Internal Medicine Coding Alert

Reader Question:

Fracture Care

Question: One of our patients whom we follow regularly for diabetes and hypertension complained of pain in her finger after a fall. We x-rayed her finger and discovered that she had a fracture. We reduced her fracture in the office and placed the finger in a splint. We are thinking of billing the surgical code 26725 for the reduction, along with 29130. Is this correct?

New York Subscriber
 
Answer: Assuming that you will not be referring the patient to an orthopedist for follow-up of her fracture, you could bill 26725 (closed treatment of phalangeal shaft fracture, proximal or middle phalanx, finger or thumb; with manipulation, with or without skin or skeletal traction, each) for the patients fracture care, but you would not be able to bill for the placement of the splint. Depending on the circumstances, you may be able to bill an office visit.
 
To understand the coding rationale for this case, you must first know what is included in fracture care code 26725. Closed treatment of a fracture is non-operative treatment.

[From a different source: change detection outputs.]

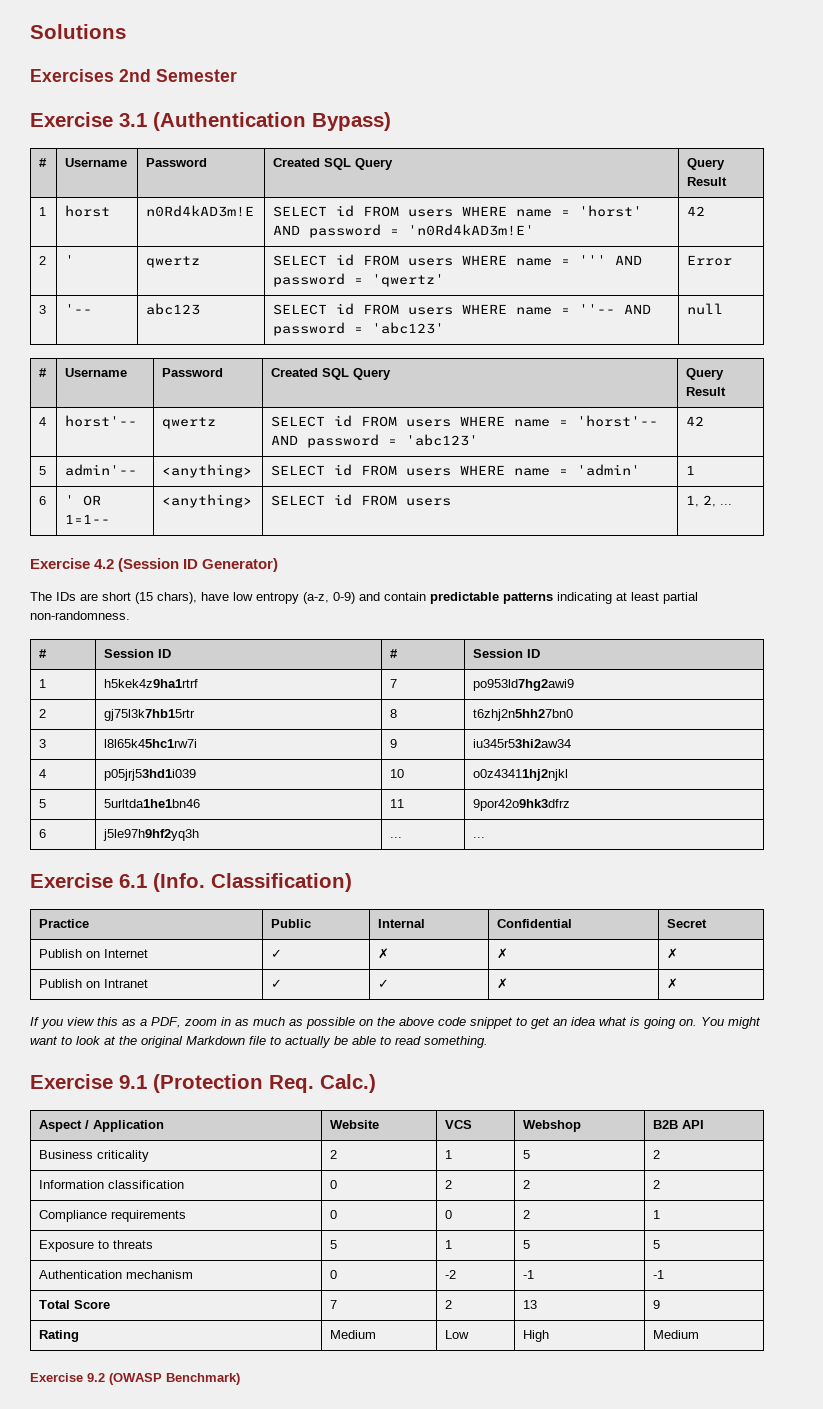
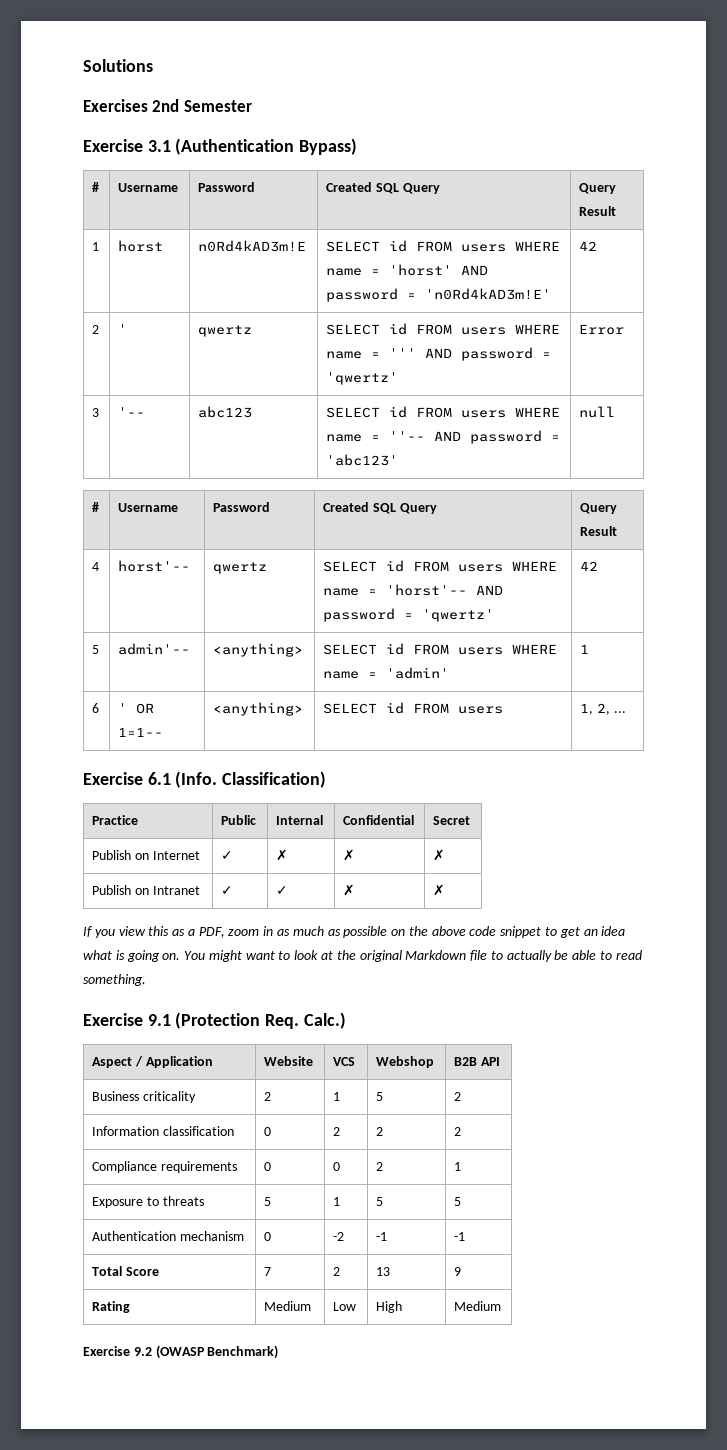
[406,434,479,446] 'abc123' -> [422,609,495,622] 'qwertz'
[30,558,279,572] [30,592,698,604] [30,611,130,620] [39,649,48,658] [104,649,172,658] [390,649,399,658] [473,649,541,658] [39,679,47,688] [104,679,199,688] [390,679,398,688] [473,679,575,691] [39,709,47,718] [104,709,196,721] [390,709,398,718] [473,709,574,721] [39,739,47,748] [104,739,198,748] [390,739,398,748] [473,739,572,748] [39,769,47,778] [104,769,197,781] [390,769,405,778] [473,769,569,781] [39,799,47,808] [104,799,201,808] [390,799,405,808] [473,799,571,811] [39,829,47,838] [103,829,200,841] [390,837,403,838] [473,837,486,838] // Exercise 4.2 (Session ID Generator) // The IDs are short (15 chars), have low entropy (a-z, 0-9) and contain predictable patterns indicating at least partial non-randomness. // # | Session ID | # | Session ID // 1 | h5kek4z9ha1rtrf | 7 | po953ld7hg2awi9 // 2 | gj75l3k7hb15rtr | 8 | t6zhj2n5hh27bn0 // 3 | l8l65k45hc1rw7i | 9 | iu345r53hi2aw34 // 4 | p05jrj53hd1i039 | 10 | o0z43411hj2njkl // 5 | 5urltda1he1bn46 | 11 | 9por42o9hk3dfrz // 6 | j5le97h9hf2yq3h | ... | ... -> (626, 712) none

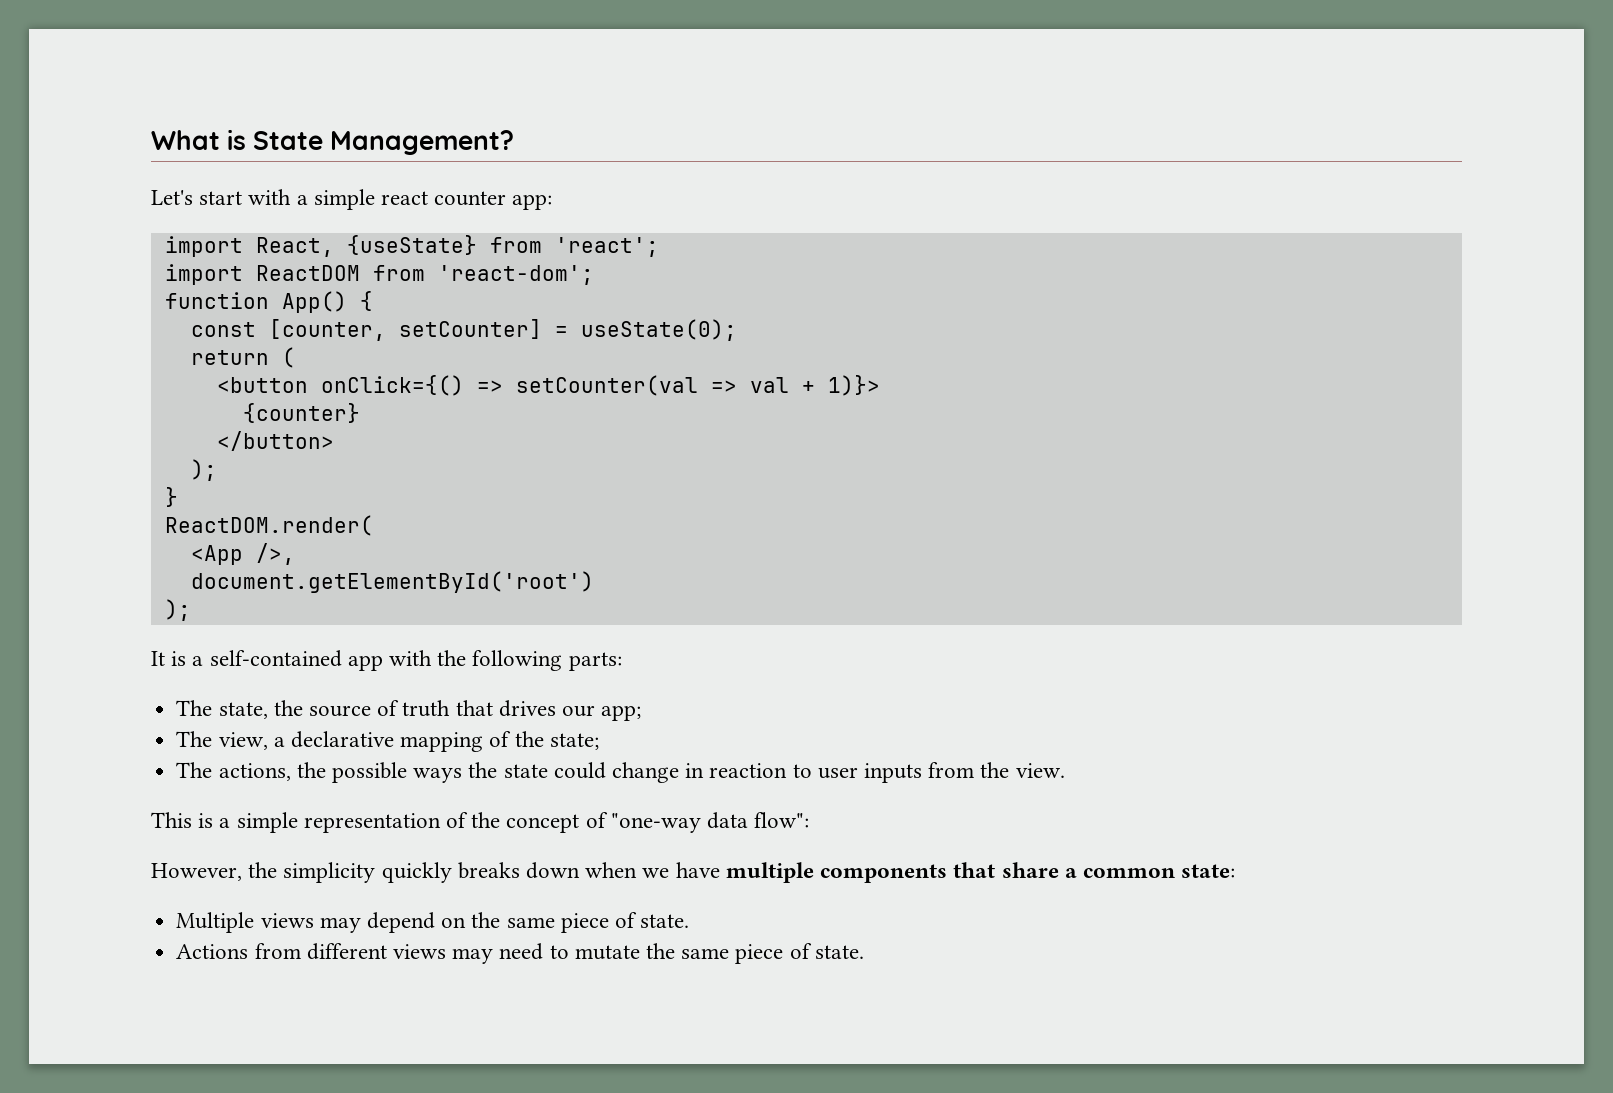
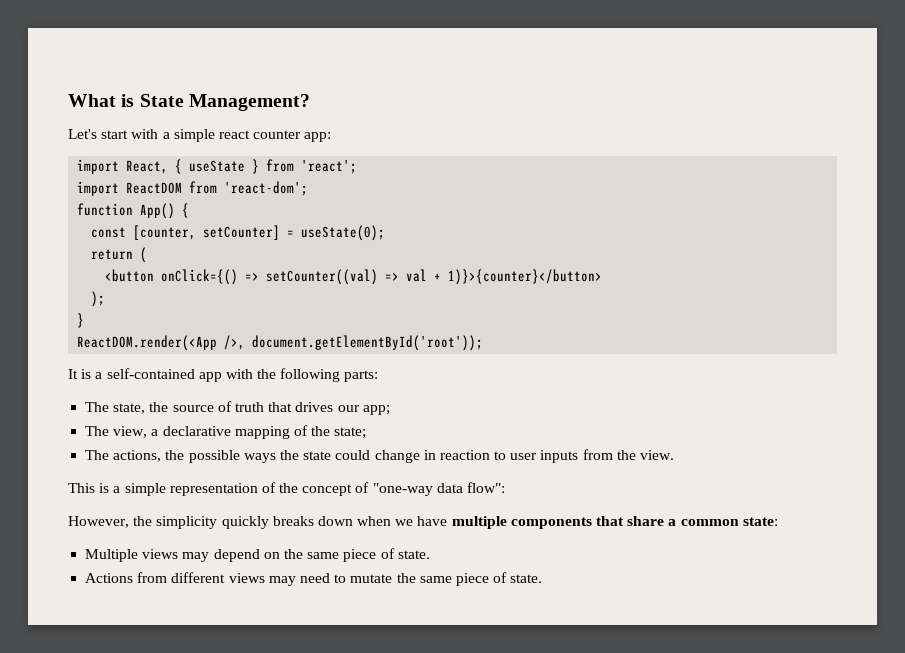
[346,235,477,255] {useState} -> [175,159,260,174] { useState }
[515,375,698,396] setCounter(val -> [266,269,379,285] setCounter((val)
[827,375,880,396] [242,403,360,423] [216,431,334,451] 1)}> // {counter} // </button> -> [448,269,603,285] 1)}>{counter}</button>
[164,515,373,536] [190,545,243,565] ReactDOM.render( // <App -> [77,335,218,351] ReactDOM.render(<App
[190,571,594,593] [164,599,191,621] // document.getElementById('root') // ); -> [252,335,484,351] document.getElementById('root'));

This type of treatment can be rendered in a physicians office and is normally reserved for simple fractures. Manipulation of a fracture is also known as a reduction or setting of the fracture by the application of manually applied forces. CPT refers to splinting or strapping as skin traction the application of a force to a limb using felt or strapping applied directly to the skin only. 
 
Code 26725 states with or without skin traction. By definition, application of the splint is included in the code. This is confirmed in the instructional notes located under the Application of Casts and Strapping (29000-29799) codes. Remember that only the initial cast, splint or strapping is included in the fracture care code. If you need to replace the patients splint at a subsequent visit, you could bill 29130 (application of finger splint; static) for the replacement splint. 
 
Further, fracture care codes are surgical codes and thus subject to the global surgical package. The global surgical package includes the manipulation of the fracture, the preoperative visit, and 90 days of uncomplicated follow-up care. If there is sufficient documentation, the preoperative visit may be billed separately with modifier -57 (decision for surgery).
 
To bill for an E/M visit, you must document all elements including medical decision-making. If the only documentation in the medical record is a notation of a fracture along with documentation of the reduction and splinting, then a visit should not be billed.
 
Because many internal medicine patients are seen for several chronic medical conditions, it is likely that the physician will need to see a patient for those conditions  during the 90-day fracture care global period. Append modifier -24 (unrelated evaluation and management service by the same physician during a postoperative period) to these E/M visits to prevent them from being denied as part of the global surgical package. Be certain that you use the same diagnosis code for these visits.